一方、コア技術としては、安全や環境に配慮した新インクとして「AQUAFUZE技術」を発表。水性インクながらUVや溶剤の持つ機能を広く網羅した新しいインク技術で、ジョブ拡大や作業環境改善に貢献する。
また、デジタル化の促進とともに多様化するインク処方において高い安定性を有する顔料分散液「RxDシリーズ」を出展。さらに高まるインクジェットシステムの高速化や基材汎用性拡大のニーズを満たすインクの処方設計をサポートする。プリントヘッドについても新製品を発表する。
今回のdrupaでは、デジタル印刷による小ロット化やオンデマンド対応による省資源・省電力の効果や、オフセット印刷での無処理版による環境負荷軽減や作業環境改善、生産設備のカーボンニュートラルやリサイクルに関する取り組みについても紹介する。
商印向け連帳IJプリンター「Jet Press 1160CFG」
同社は、1970年代後半よりインクジェット技術の開発に着手し、2011年に世界初のシングルパス枚葉インクジェットプリンター「Jet Press 720」を発売。ワールドワイドの商業印刷市場で累計300台以上の販売実績がある。同じく2011年には、連帳インクジェットプリンターを日本・アジアパシフィックのトランザクション市場に、2019年には日本の商業印刷市場に向けて販売を開始し、これまでに累計150セット以上というトップクラスの販売シェアを獲得してきた。

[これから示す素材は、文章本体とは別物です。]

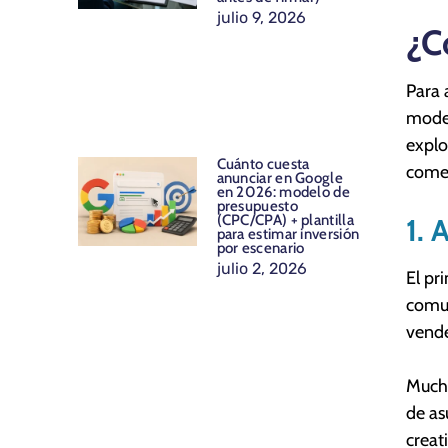
julio 9, 2026
¿C
Para 
model
explo
Cuánto cuesta
comer
anunciar en Google
en 2026: modelo de
presupuesto
(CPC/CPA) + plantilla
1. 
para estimar inversión
por escenario
julio 2, 2026
El pr
comun
vende
Mucha
de as
creat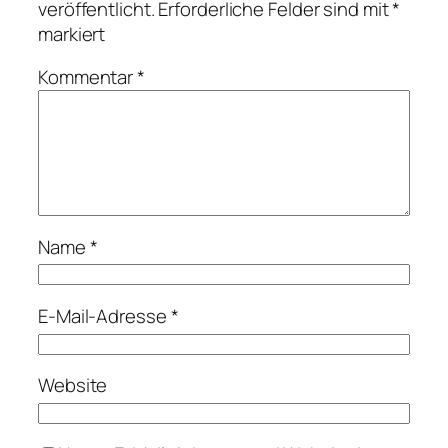
veröffentlicht.
Erforderliche Felder sind mit
*
markiert
Kommentar
*
Name
*
E-Mail-Adresse
*
Website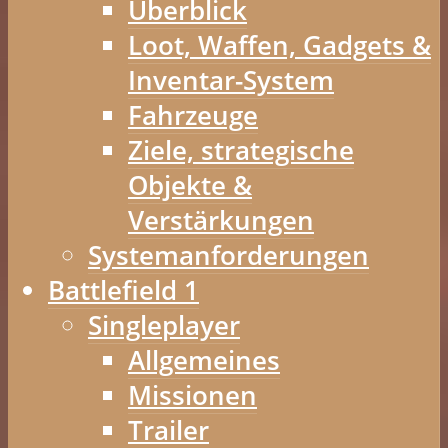
Überblick
Loot, Waffen, Gadgets &
Inventar-System
Fahrzeuge
Ziele, strategische
Objekte &
Verstärkungen
Systemanforderungen
Battlefield 1
Singleplayer
Allgemeines
Missionen
Trailer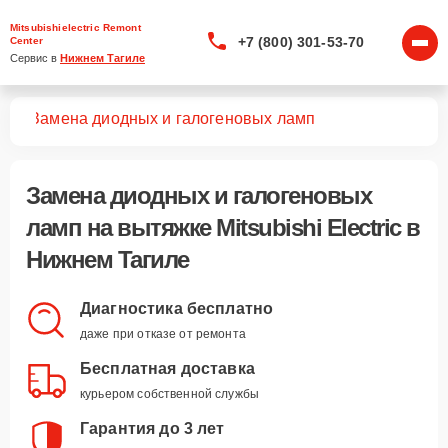
Mitsubishielectric Remont
+7 (800) 301-53-70
Center
Сервис в 
Нижнем Тагиле
жек
Замена диодных и галогеновых ламп
Замена диодных и галогеновых
ламп
на вытяжке Mitsubishi Electric в
Нижнем Тагиле
Диагностика бесплатно
даже при отказе от ремонта
Бесплатная доставка
курьером собственной службы
Гарантия до 3 лет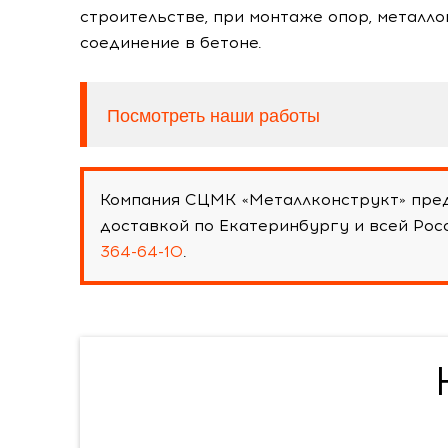
строительстве, при монтаже опор, металл
соединение в бетоне.
Посмотреть наши работы
Компания СЦМК «Металлконструкт» пред
доставкой по Екатеринбургу и всей Ро
364-64-10
.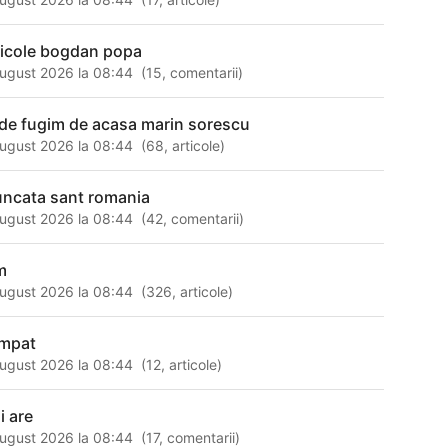
ticole bogdan popa
ugust 2026 la 08:44
(
15
,
comentarii
)
de fugim de acasa marin sorescu
ugust 2026 la 08:44
(
68
,
articole
)
uncata sant romania
ugust 2026 la 08:44
(
42
,
comentarii
)
m
ugust 2026 la 08:44
(
326
,
articole
)
mpat
ugust 2026 la 08:44
(
12
,
articole
)
i are
ugust 2026 la 08:44
(
17
,
comentarii
)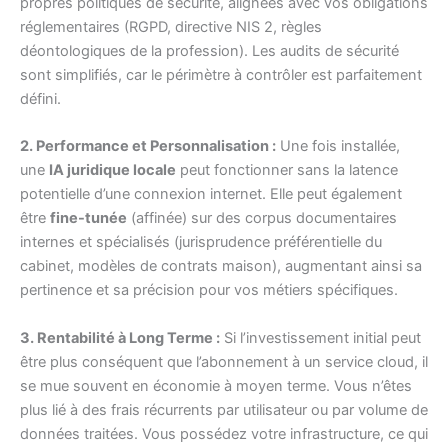
propres politiques de sécurité, alignées avec vos obligations
réglementaires (RGPD, directive NIS 2, règles
déontologiques de la profession). Les audits de sécurité
sont simplifiés, car le périmètre à contrôler est parfaitement
défini.
2. Performance et Personnalisation :
Une fois installée,
une
IA juridique locale
peut fonctionner sans la latence
potentielle d’une connexion internet. Elle peut également
être
fine-tunée
(affinée) sur des corpus documentaires
internes et spécialisés (jurisprudence préférentielle du
cabinet, modèles de contrats maison), augmentant ainsi sa
pertinence et sa précision pour vos métiers spécifiques.
3. Rentabilité à Long Terme :
Si l’investissement initial peut
être plus conséquent que l’abonnement à un service cloud, il
se mue souvent en économie à moyen terme. Vous n’êtes
plus lié à des frais récurrents par utilisateur ou par volume de
données traitées. Vous possédez votre infrastructure, ce qui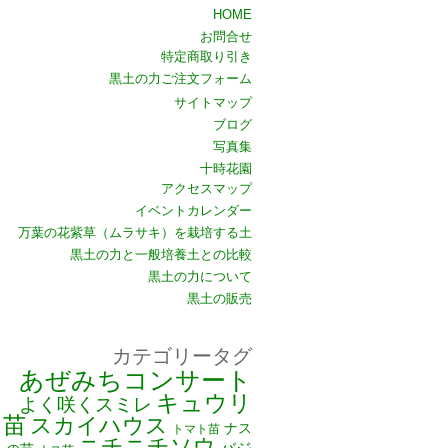
HOME
お問合せ
特定商取り引き
黒土の力ご注文フォーム
サイトマップ
ブログ
写真集
十時花園
アクセスマップ
イベントカレンダー
万葉の花紫草（ムラサキ）を栽培する土
黒土の力と一般培養土との比較
黒土の力について
黒土の販売
カテゴリータグ
あぜみちコンサート
キュウリ
よく咲くスミレ
苗
スカイハウス
ナス
トマト苗
ニチニチソウ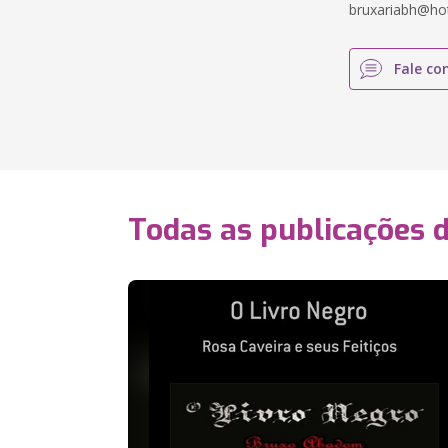
bruxariabh@ho
Fale co
Todas as publicações 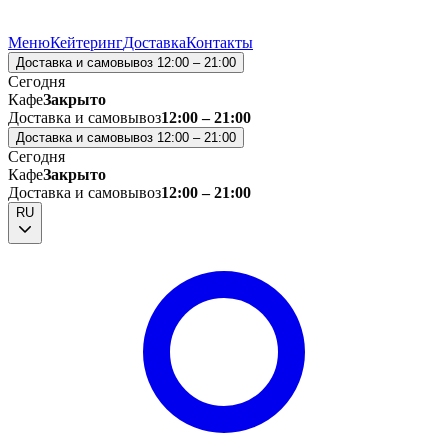
Меню
Кейтеринг
Доставка
Контакты
Доставка и самовывоз 12:00 – 21:00
Сегодня
Кафе
Закрыто
Доставка и самовывоз
12:00 – 21:00
Доставка и самовывоз 12:00 – 21:00
Сегодня
Кафе
Закрыто
Доставка и самовывоз
12:00 – 21:00
RU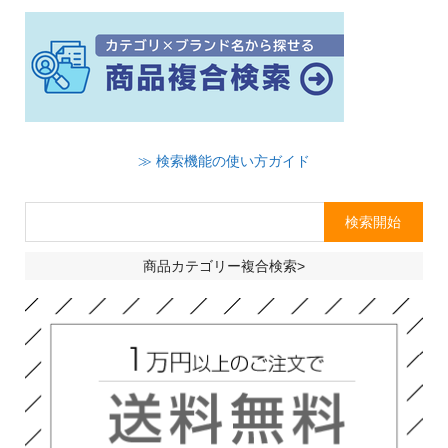
≫ 検索機能の使い方ガイド
商品カテゴリー複合検索>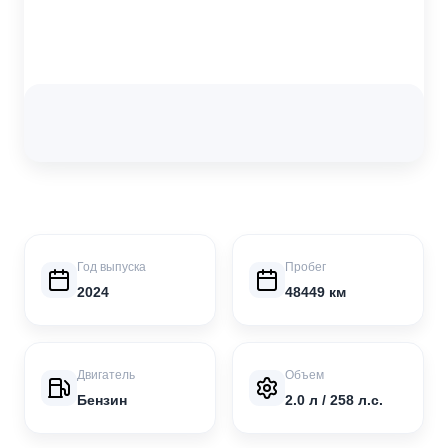
Год выпуска
Пробег
2024
48449 км
Двигатель
Объем
Бензин
2.0 л / 258 л.с.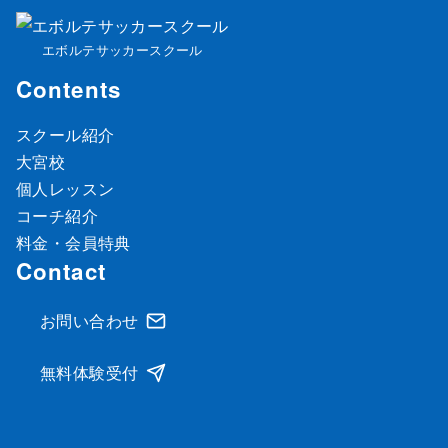
エボルテサッカースクール
Contents
スクール紹介
大宮校
個人レッスン
コーチ紹介
料金・会員特典
Contact
お問い合わせ
無料体験受付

今回、これらのインクジェット事業で長年培った経験と技術力を結集し、ユーザーニーズに対応するために開発した商業印刷向け連帳インクジェットプリンター「Jet Press 1160CFG」を初出展する。新開発の水性顔料インクの採用により、非コート紙・インクジェット専用紙に加え、オフセットコート紙への高画質な印刷を実現している。

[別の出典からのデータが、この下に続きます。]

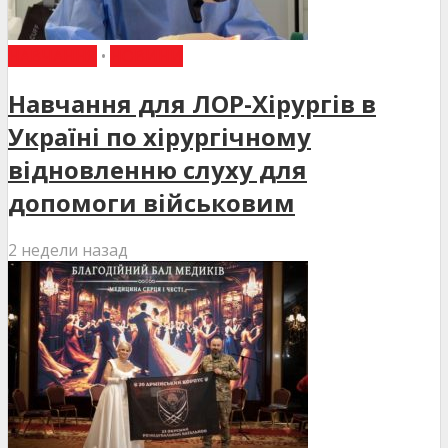
НАВЧАННЯ
•
НОВИНИ
Навчання для ЛОР-Хірургів в
Україні по хірургічному
відновленню слуху для
допомоги військовим
2 недели назад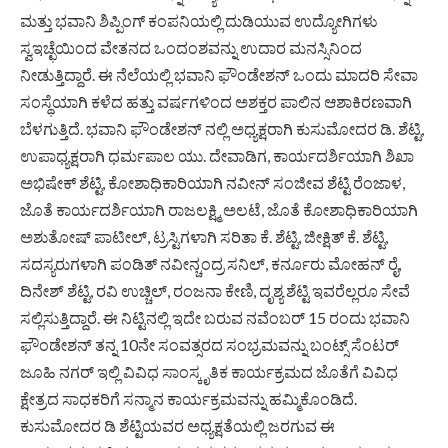
ಮತ್ತು ಭವಾನಿ ಶಿಪ್ಪಿಂಗ್ ಕಂಪನಿಯಲ್ಲಿ ದುಡಿಯುವ ಉದ್ಯೋಗಿಗಳು
ಸ್ವಇಚ್ಛೆಯಿಂದ ವೇತನದ ಒಂದಂಶವನ್ನು ಉದಾರ ಮನಸ್ಸಿನಿಂದ
ನೀಡುತ್ತಿದ್ದಾರೆ. ಈ ನೆಲೆಯಲ್ಲಿ ಭವಾನಿ ಫೌಂಡೇಶನ್ ಒಂದು ಮಾದರಿ ಸೇವಾ
ಸಂಸ್ಥೆಯಾಗಿ ಕಳೆದ ಹತ್ತು ವರ್ಷಗಳಿಂದ ಅಶಕ್ತರ ಪಾಲಿನ ಆಶಾಕಿರಣವಾಗಿ
ಬೆಳಗುತ್ತಿದೆ. ಭವಾನಿ ಫೌಂಡೇಶನ್ ನಲ್ಲಿ ಅಧ್ಯಕ್ಷರಾಗಿ ಕುಸುಮೋದರ ಡಿ. ಶೆಟ್ಟಿ,
ಉಪಾಧ್ಯಕ್ಷರಾಗಿ ಧರ್ಮಪಾಲ ಯು. ದೇವಾಡಿಗ, ಕಾರ್ಯದರ್ಶಿಯಾಗಿ ಶಿಖಾ
ಅಭಿಷೇಕ್ ಶೆಟ್ಟಿ, ಕೋಶಾಧಿಕಾರಿಯಾಗಿ ನವೀನ್ ಸಂಜೀವ ಶೆಟ್ಟಿ ರೆಂಜಾಳ,
ಜೊತೆ ಕಾರ್ಯದರ್ಶಿಯಾಗಿ ರಾಜಲಕ್ಷ್ಮಿ ಅಲಟೆ, ಜೊತೆ ಕೋಶಾಧಿಕಾರಿಯಾಗಿ
ಅಶುತೋಷ್ ಪಾಟೀಲ್, ಟ್ರಸ್ಟಿಗಳಾಗಿ ಸರಿತಾ ಕೆ. ಶೆಟ್ಟಿ, ಜೀಕ್ಷಿತ್ ಕೆ. ಶೆಟ್ಟಿ,
ಸದಸ್ಯರುಗಳಾಗಿ ಪಂಡಿತ್ ನವೀನ್ಚಂದ್ರ ಸನಿಲ್, ಕರ್ನೂರು ಮೋಹನ್ ರೈ,
ದಿನೇಶ್ ಶೆಟ್ಟಿ, ರವಿ ಉಚ್ಚಿಲ್, ರಂಜನಾ ಕೇಣಿ, ದೃಶ್ಯ ಶೆಟ್ಟಿ ಇವರೆಲ್ಲರೂ ಸೇವೆ
ಸಲ್ಲಿಸುತ್ತಿದ್ದಾರೆ. ಈ ನಿಟ್ಟಿನಲ್ಲಿ ಇದೇ ಬರುವ ನವೆಂಬರ್ 15 ರಂದು ಭವಾನಿ
ಫೌಂಡೇಶನ್ ತನ್ನ 10ನೇ ಸಂವತ್ಸರದ ಸಂಭ್ರಮವನ್ನು ಬಂಟ್ಸ್ ಸೆಂಟರ್
ಜೂಹಿ ನಗರ್ ಇಲ್ಲಿ ವಿವಿಧ ಸಾಂಸ್ಕೃತಿಕ ಕಾರ್ಯಕ್ರಮದ ಜೊತೆಗೆ ವಿವಿಧ
ಕ್ಷೇತ್ರದ ಸಾಧಕರಿಗೆ ಸನ್ಮಾನ ಕಾರ್ಯಕ್ರಮವನ್ನು ಹಮ್ಮಿಕೊಂಡಿದೆ.
ಕುಸುಮೋದರ ಡಿ ಶೆಟ್ಟಿಯವರ ಅಧ್ಯಕ್ಷತೆಯಲ್ಲಿ ಜರಗುವ ಈ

富士フイルムグループ独自の新技術「ペーパースタビライザー」を採用し、インクジェット前に用紙コンディションを制御する新たなコンセプトを採用することで、「厚紙でのインク定着性」「薄紙での波打ち」「環境や季節による品質変動」といったこれまで連帳インクジェットプリンターが抱えていた生産課題を解決。ダイレクトメールやパンフレットをはじめとする商業印刷の幅広い用途で活用できる。drupaでは、この新技術をデモンストレーションで初披露する。

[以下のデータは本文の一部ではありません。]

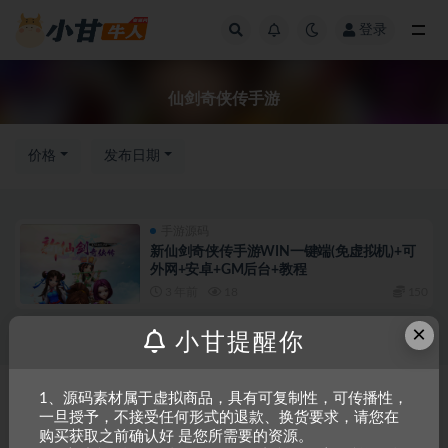
登录
全部
仙剑奇侠传手游
价格
发布日期
手游源码
新仙剑奇侠传手游WIN一键端(免虚拟机)+可
外网+安卓+GM后台+教程
3 年前
18
150
×
小甘提醒你
Copyright © 2023
小甘牛人资源网
- All rights reserved
粤ICP备2023002201
1、源码素材属于虚拟商品，具有可复制性，可传播性，
一旦授予，不接受任何形式的退款、换货要求，请您在
号-1
购买获取之前确认好 是您所需要的资源。
本站是一个坚持做精品资源的网站，会长期坚持更新资源，以共享为原则，尊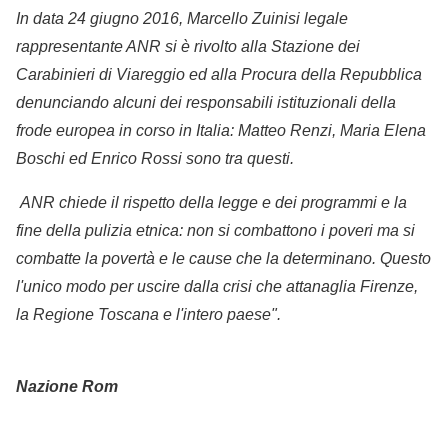
In data 24 giugno 2016, Marcello Zuinisi legale
rappresentante ANR si è rivolto alla Stazione dei
Carabinieri di Viareggio ed alla Procura della Repubblica
denunciando alcuni dei responsabili istituzionali della
frode europea in corso in Italia: Matteo Renzi, Maria Elena
Boschi ed Enrico Rossi sono tra questi.
ANR chiede il rispetto della legge e dei programmi e la
fine della pulizia etnica: non si combattono i poveri ma si
combatte la povertà e le cause che la determinano. Questo
l'unico modo per uscire dalla crisi che attanaglia Firenze,
la Regione Toscana e l'intero paese".
Nazione Rom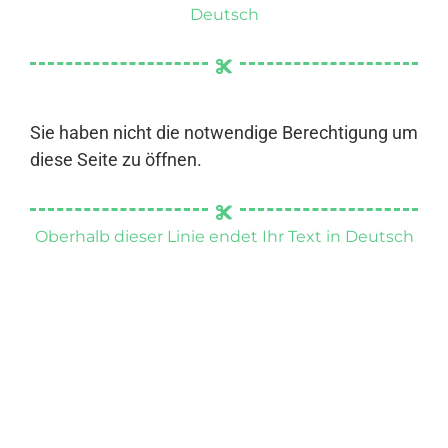
Deutsch
Sie haben nicht die notwendige Berechtigung um
diese Seite zu öffnen.
Oberhalb dieser Linie endet Ihr Text in Deutsch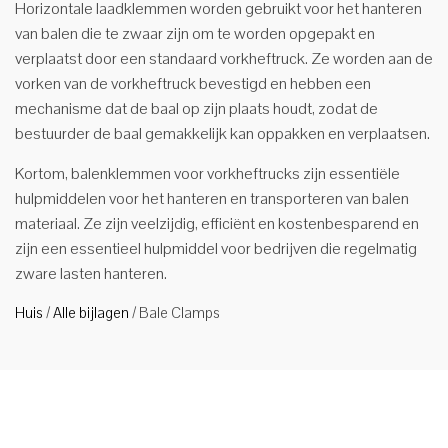
Horizontale laadklemmen worden gebruikt voor het hanteren
van balen die te zwaar zijn om te worden opgepakt en
verplaatst door een standaard vorkheftruck. Ze worden aan de
vorken van de vorkheftruck bevestigd en hebben een
mechanisme dat de baal op zijn plaats houdt, zodat de
bestuurder de baal gemakkelijk kan oppakken en verplaatsen.
Kortom, balenklemmen voor vorkheftrucks zijn essentiële
hulpmiddelen voor het hanteren en transporteren van balen
materiaal. Ze zijn veelzijdig, efficiënt en kostenbesparend en
zijn een essentieel hulpmiddel voor bedrijven die regelmatig
zware lasten hanteren.
Huis
/
Alle bijlagen
/
Bale Clamps
Pulp Bale
Clamps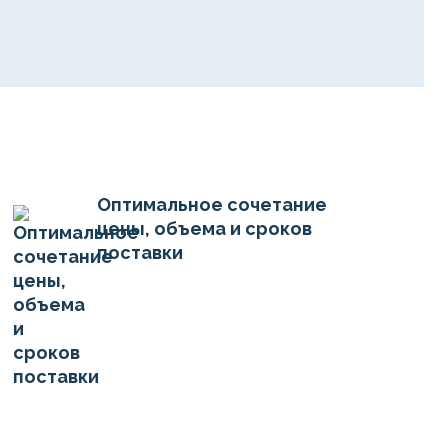
Оптимальное сочетание
цены, объема и сроков
поставки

軟包装印刷向け水性IJデジタルプレス「Jet Press FP790」
水性インクジェットプレス「Jet Press FP790」は、食品や日用品などの軟包装の多品種・小ロット印刷に対応し、高い生産性を実現するもの。同社が軟包装印刷向け水性インクジェットプレスを市場投入するのは今回が初めて。商業印刷市場で培ったインクジェットの知見や機器の販売ノウハウなどを生かし、新たに軟包装印刷向けに「Jet Press FP790」を市場導入する。
1,200dpi×1,200dpiのプリントヘッドで最大790ミリ幅のフィルム基材に対して毎分50mでの高速印刷を可能とし、高い生産性を発揮。また、CMYK各色のプリントヘッドに加え、2組の白色プリントヘッドを搭載している。これにより、パッケージの見た目を大きく左右する、カラー印刷の下地色となる白色の濃度を向上させ、カラーインクの発色性を高めることが可能で、色鮮やかな印刷を実現する。さらに、印刷前の基材に処理液を塗布する機構を搭載し、撥水性のあるフィルム基材に対しても高いインク密着性を付与する。